En anglais, grand pays de rosiculture s’il en est, la rose est « rose » alors que le rose est « pink ». Kif-kif en japonais, Pin-ku ピンクpour la couleur et Ro-su ローズ, ou バラ Bara pour les fleurs. 

En Indonésien, mawar pour la fleur et merah muda (rouge jeune) pour la couleur, aucun rapport non plus ! On notera qu’en Indonésie les anémones de mer sont de mawar laut (des roses de mer donc).
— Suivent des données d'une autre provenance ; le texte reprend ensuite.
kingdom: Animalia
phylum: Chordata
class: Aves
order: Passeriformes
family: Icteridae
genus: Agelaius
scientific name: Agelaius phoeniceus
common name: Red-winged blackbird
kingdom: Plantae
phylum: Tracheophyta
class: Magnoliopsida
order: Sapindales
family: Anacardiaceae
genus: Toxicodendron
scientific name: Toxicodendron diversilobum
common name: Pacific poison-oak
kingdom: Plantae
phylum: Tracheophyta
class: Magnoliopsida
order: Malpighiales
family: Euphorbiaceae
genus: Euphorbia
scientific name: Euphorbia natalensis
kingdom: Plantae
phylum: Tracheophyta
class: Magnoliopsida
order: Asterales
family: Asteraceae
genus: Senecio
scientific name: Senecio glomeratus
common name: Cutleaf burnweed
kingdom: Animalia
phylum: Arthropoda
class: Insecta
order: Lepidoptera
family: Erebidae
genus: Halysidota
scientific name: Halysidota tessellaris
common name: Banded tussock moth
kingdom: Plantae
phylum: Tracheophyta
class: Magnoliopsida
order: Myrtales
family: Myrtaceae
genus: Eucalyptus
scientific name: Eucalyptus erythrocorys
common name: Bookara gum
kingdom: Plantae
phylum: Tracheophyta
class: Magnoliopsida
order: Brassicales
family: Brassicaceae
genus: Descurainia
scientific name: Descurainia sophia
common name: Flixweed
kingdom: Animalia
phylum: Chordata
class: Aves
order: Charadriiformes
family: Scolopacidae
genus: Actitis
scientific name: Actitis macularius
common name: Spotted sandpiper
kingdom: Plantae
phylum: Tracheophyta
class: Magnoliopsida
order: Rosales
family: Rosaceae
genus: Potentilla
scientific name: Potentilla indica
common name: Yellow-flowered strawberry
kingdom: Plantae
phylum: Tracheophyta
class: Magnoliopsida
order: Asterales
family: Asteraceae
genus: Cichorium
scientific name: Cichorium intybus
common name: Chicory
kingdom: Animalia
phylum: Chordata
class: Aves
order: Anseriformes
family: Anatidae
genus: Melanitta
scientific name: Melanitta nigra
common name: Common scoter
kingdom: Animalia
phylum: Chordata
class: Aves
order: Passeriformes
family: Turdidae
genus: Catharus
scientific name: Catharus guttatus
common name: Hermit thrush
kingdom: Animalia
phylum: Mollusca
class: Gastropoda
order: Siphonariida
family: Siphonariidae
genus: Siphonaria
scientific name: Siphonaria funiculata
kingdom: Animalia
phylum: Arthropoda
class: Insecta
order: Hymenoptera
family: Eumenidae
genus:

Un petit tour en Chine (où la rose est en concurrence de la pivoine pour le titre de Reine des Fleurs) pour ce proverbe que j’aime beaucoup : “La rose n’a d’épines que pour celui qui veut la cueillir”, plus que le proverbe français selon lequel « il n’y a pas de rose sans épines »…c’est pessimiste, négatif, parano et FAUX puisque le Zéphirine Drouhin, le Smooth Prince (un hybride de thé en plus) et le Cinderella (un rosier miniature) sont parmi les 13 espèces connues de rosiers ou roses sans épines.

 

A partir d’une douzaine d’espèces naturelles les rosiéristes ont produit deux cents espèces modernes, et la langue française a fait éclore quelques expressions bien senties et assez imagées, qui pourraient servir dans de base à de nombreuses histoires à l’eau de rose. Un exemple ?

« Pierre un jardinier frais comme une rose, en avait plein les bottes de se faire envoyer sur les roses par sa belle amie Cunégonde, sosie de la Joconde, qui lui préférait un certain Paul. Paul, un marbrier hydrophobe, marchait sur ses platebandes, l’empêchait de voir la vie en rose. Il ne sentait pourtant pas la rose. Après une cour assidue pendant laquelle Pierre la couvrit de roses, l’abreuva de thé parfumé, la régala de loukoums en lui déclamant de la poésie du XVI siècle, il finit par découvrir le pot aux roses, Cunégonde restait de marbre car anosmique et daltonienne, elle le trouvait trop précieux. »

C’est sûr, ce n’est pas terrible-terrible mais je vous avais prévenus.